Because the disease name isn’t a plural of scleros.
Sclerosis (from the greek skleros meaning hard + osis meaning a disease) is the stiffening of tissue.
osis meaning a disease
Just as additional info: this is correct for English. In Ancient Greek the suffix -ωσις/-ōsis is wider, basically “plop it on a verb to get a noun for process, action or result”; so it’s a lot like one of English -ing suffixes (the one that makes nouns from verbs). e.g.
- the falling = πτῶσις/ptôsis
- the seizing = ἅλωσῐς/hálōsis
i think they know that. if you pluralized ‘sclerosis’, you’d expect to get ‘scleroses’. just like pluralizing ‘thrombosis’ gets you ‘thromboses’.

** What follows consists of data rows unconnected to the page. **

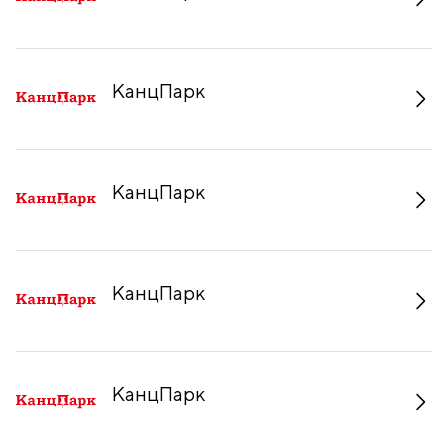
КанцПарк
КанцПарк
КанцПарк
КанцПарк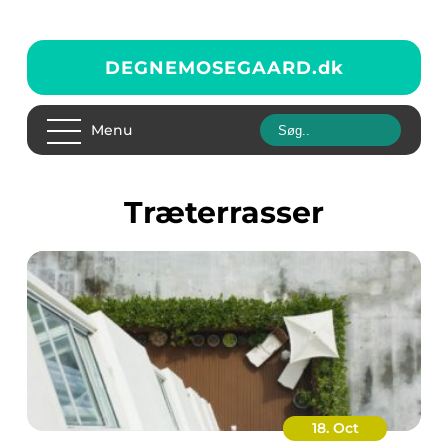
DEGNEMOSEGAARD.
dk
Menu
Træterrasser
18. Oct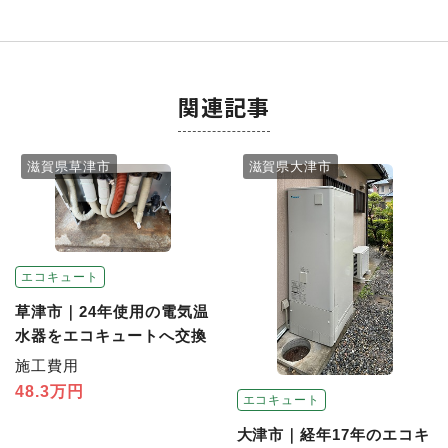
関連記事
滋賀県草津市
滋賀県大津市
エコキュート
草津市｜24年使用の電気温
水器をエコキュートへ交換
施工費用
48.3万円
エコキュート
大津市｜経年17年のエコキ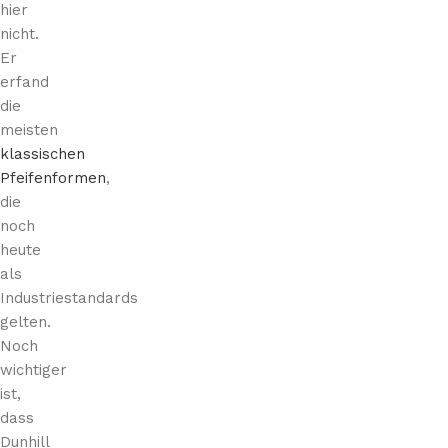
hier
nicht.
Er
erfand
die
meisten
klassischen
Pfeifenformen
,
die
noch
heute
als
Industriestandards
gelten.
Noch
wichtiger
ist,
dass
Dunhill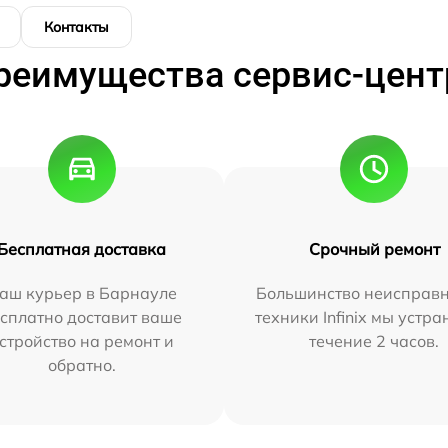
Контакты
реимущества сервис-цент
Бесплатная доставка
Срочный ремонт
аш курьер в Барнауле
Большинство неисправн
сплатно доставит ваше
техники Infinix мы устра
стройство на ремонт и
течение 2 часов.
обратно.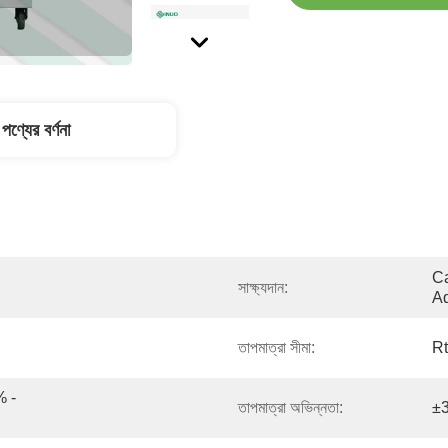
পণ্যের বর্ণনা
Ca
সাক্ষ্যদান:
Ad
তাপমাত্রা সীমা:
R
 - 
তাপমাত্রা অভিন্নতা:
±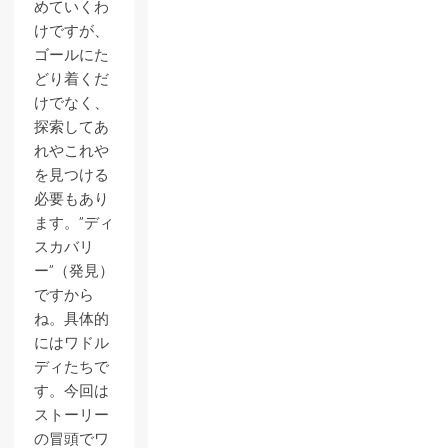
めていくわ
けですが、
ゴールにた
どり着くだ
けでなく、
探索してあ
れやこれや
を見つける
必要もあり
ます。”ディ
スカバリ
ー”（発見）
ですから
ね。具体的
にはワドル
ディたちで
す。今回は
ストーリー
の冒頭でワ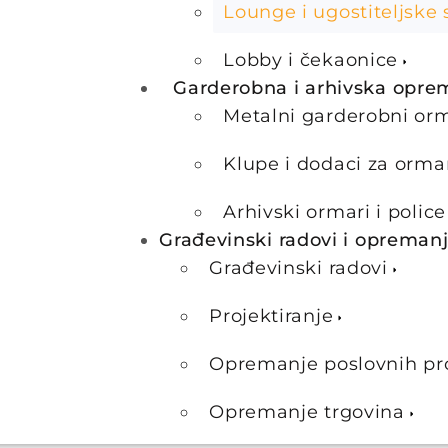
Lounge i ugostiteljske 
Lobby i čekaonice
Garderobna i arhivska opre
Metalni garderobni or
Klupe i dodaci za orma
Arhivski ormari i police
Građevinski radovi i opreman
Građevinski radovi
Projektiranje
Opremanje poslovnih pr
Opremanje trgovina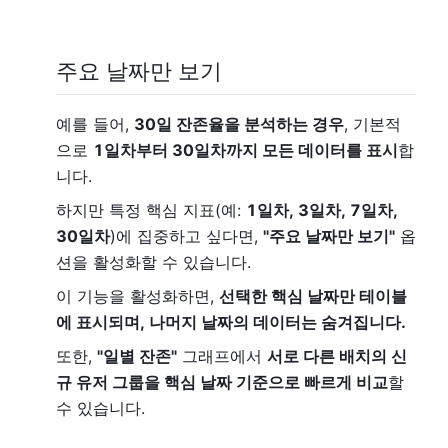
주요 날짜만
보기
예를 들어,
30일 잔존율을 분석하는 경우
, 기본적
으로
1일차부터 30일차까지 모든 데이터를 표시
합
니다.
하지만 특정 핵심 지표(예:
1일차, 3일차, 7일차,
30일차
)에 집중하고 싶다면,
"주요 날짜만 보기"
옵
션을 활성화할 수 있습니다.
이 기능을 활성화하면,
선택한 핵심 날짜만 테이블
에 표시되며, 나머지 날짜의 데이터는 숨겨집니다.
또한,
"일별 잔존"
그래프에서
서로 다른 배치의 신
규 유저 그룹을 핵심 날짜 기준으로 빠르게 비교
할
수 있습니다.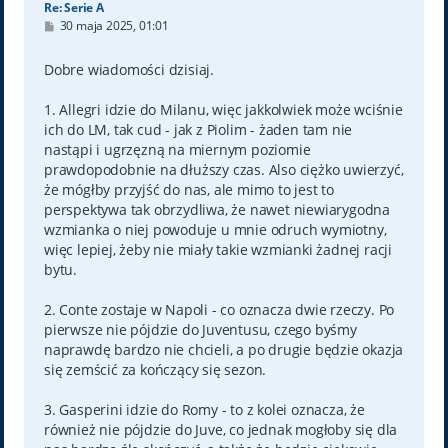
Re: Serie A
P
30 maja 2025, 01:01
o
s
t
Dobre wiadomości dzisiaj.
1. Allegri idzie do Milanu, więc jakkolwiek może wciśnie
ich do LM, tak cud - jak z Piolim - żaden tam nie
nastąpi i ugrzęzną na miernym poziomie
prawdopodobnie na dłuższy czas. Also ciężko uwierzyć,
że mógłby przyjść do nas, ale mimo to jest to
perspektywa tak obrzydliwa, że nawet niewiarygodna
wzmianka o niej powoduje u mnie odruch wymiotny,
więc lepiej, żeby nie miały takie wzmianki żadnej racji
bytu.
2. Conte zostaje w Napoli - co oznacza dwie rzeczy. Po
pierwsze nie pójdzie do Juventusu, czego byśmy
naprawdę bardzo nie chcieli, a po drugie będzie okazja
się zemścić za kończący się sezon.
3. Gasperini idzie do Romy - to z kolei oznacza, że
również nie pójdzie do Juve, co jednak mogłoby się dla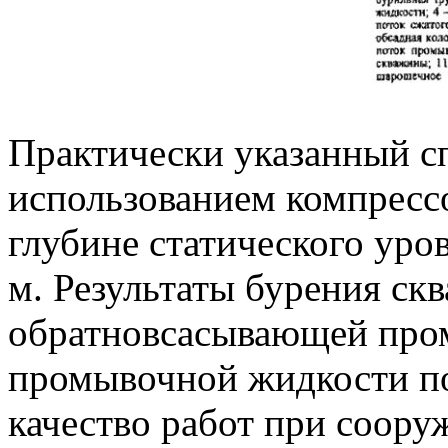
Практически указанный с
использованием компресс
глубине статического уро
м. Результаты бурения ск
обратновсасывающей пром
промывочной жидкости по
качество работ при соору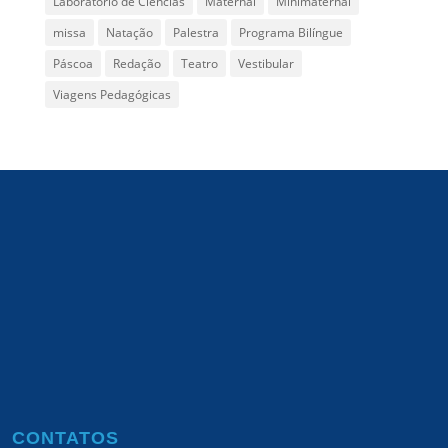
Laboratório de Ciências
Maternal
Minimaternal
missa
Natação
Palestra
Programa Bilíngue
Páscoa
Redação
Teatro
Vestibular
Viagens Pedagógicas
CONTATOS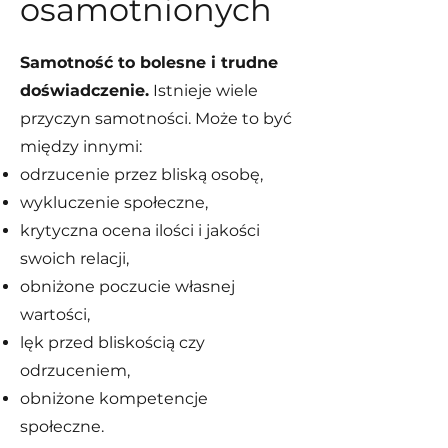
osamotnionych
Samotność to bolesne i trudne
doświadczenie.
Istnieje wiele
przyczyn samotności. Może to być
między innymi:
odrzucenie przez bliską osobę,
wykluczenie społeczne,
krytyczna ocena ilości i jakości
swoich relacji,
obniżone poczucie własnej
wartości,
lęk przed bliskością czy
odrzuceniem,
obniżone kompetencje
społeczne.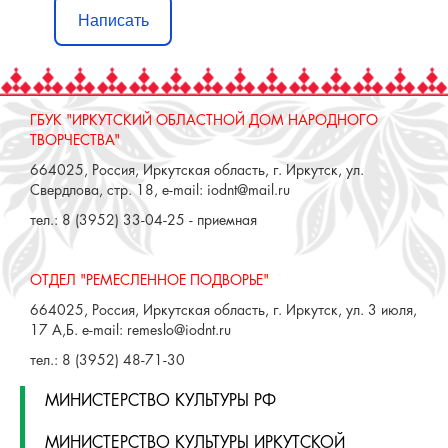
Написать
ГБУК "ИРКУТСКИЙ ОБЛАСТНОЙ ДОМ НАРОДНОГО
ТВОРЧЕСТВА"
664025, Россия, Иркутская область, г. Иркутск, ул.
Свердлова, стр. 18, e-mail: iodnt@mail.ru
тел.: 8 (3952) 33-04-25 - приемная
ОТДЕЛ "РЕМЕСЛЕННОЕ ПОДВОРЬЕ"
664025, Россия, Иркутская область, г. Иркутск, ул. 3 июля,
17 А,Б. e-mail: remeslo@iodnt.ru
тел.: 8 (3952) 48-71-30
МИНИСТЕРСТВО КУЛЬТУРЫ РФ
МИНИСТЕРСТВО КУЛЬТУРЫ ИРКУТСКОЙ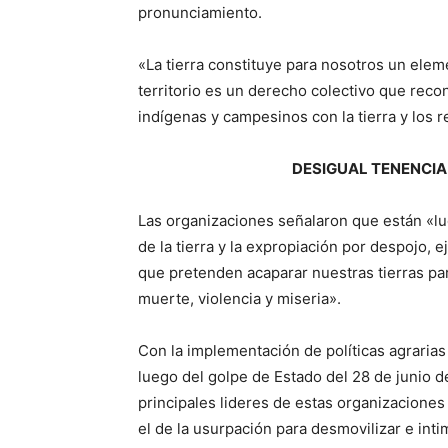
pronunciamiento.
«La tierra constituye para nosotros un elem
territorio es un derecho colectivo que reco
indígenas y campesinos con la tierra y los 
DESIGUAL TENENCIA 
Las organizaciones señalaron que están «lu
de la tierra y la expropiación por despojo,
que pretenden acaparar nuestras tierras par
muerte, violencia y miseria».
Con la implementación de políticas agrarias
luego del golpe de Estado del 28 de junio d
principales lideres de estas organizaciones
el de la usurpación para desmovilizar e int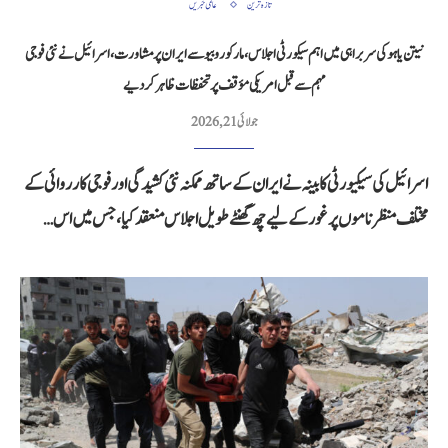
تازہ ترین
عالمی خبریں
نیتن یاہو کی سربراہی میں اہم سیکورٹی اجلاس، مارکو روبیو سے ایران پر مشاورت، اسرائیل نے نئی فوجی
مہم سے قبل امریکی مؤقف پر تحفظات ظاہر کر دیے
جولائی 21, 2026
اسرائیل کی سیکیورٹی کابینہ نے ایران کے ساتھ ممکنہ نئی کشیدگی اور فوجی کارروائی کے
مختلف منظرناموں پر غور کے لیے چھ گھنٹے طویل اجلاس منعقد کیا، جس میں اس…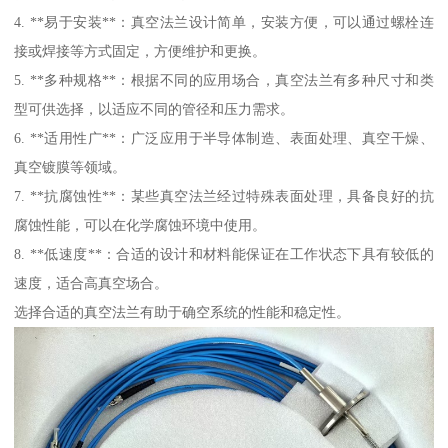
4. **易于安装**：真空法兰设计简单，安装方便，可以通过螺栓连
接或焊接等方式固定，方便维护和更换。
5. **多种规格**：根据不同的应用场合，真空法兰有多种尺寸和类
型可供选择，以适应不同的管径和压力需求。
6. **适用性广**：广泛应用于半导体制造、表面处理、真空干燥、
真空镀膜等领域。
7. **抗腐蚀性**：某些真空法兰经过特殊表面处理，具备良好的抗
腐蚀性能，可以在化学腐蚀环境中使用。
8. **低速度**：合适的设计和材料能保证在工作状态下具有较低的
速度，适合高真空场合。
选择合适的真空法兰有助于确空系统的性能和稳定性。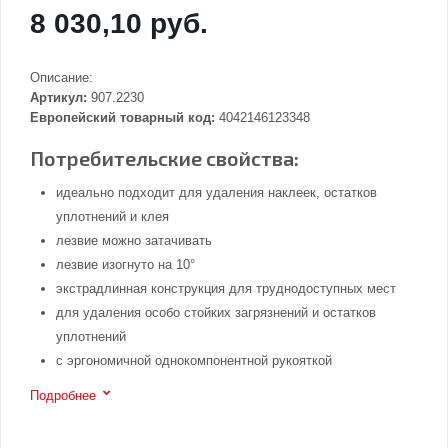
8 030,10 руб.
Описание:
Артикул:
907.2230
Европейский товарный код:
4042146123348
Потребительские свойства:
идеально подходит для удаления наклеек, остатков
уплотнений и клея
лезвие можно затачивать
лезвие изогнуто на 10°
экстрадлинная конструкция для труднодоступных мест
для удаления особо стойких загрязнений и остатков
уплотнений
с эргономичной однокомпонентной рукояткой
Подробнее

Scleroses would translate as “hardening diseases” though. There’s only one disease.
The disease isn’t a plural. Which i already said.
Because that “multiple” doesn’t refer to multiple hardening (σκλήρωσῐς/sklḗrōsis) events, but rather to hardening as something uncountable happening in multiple spots.
It’s roughly “multiple hardening”, note how the lack of a plural doesn’t feel off in this one either.
For reference, in languages showing adjective-noun agreement, the adjective gets the singular (e.g. Portuguese “esclerose múltipla” - the plural would be “escleroses múltiplas”).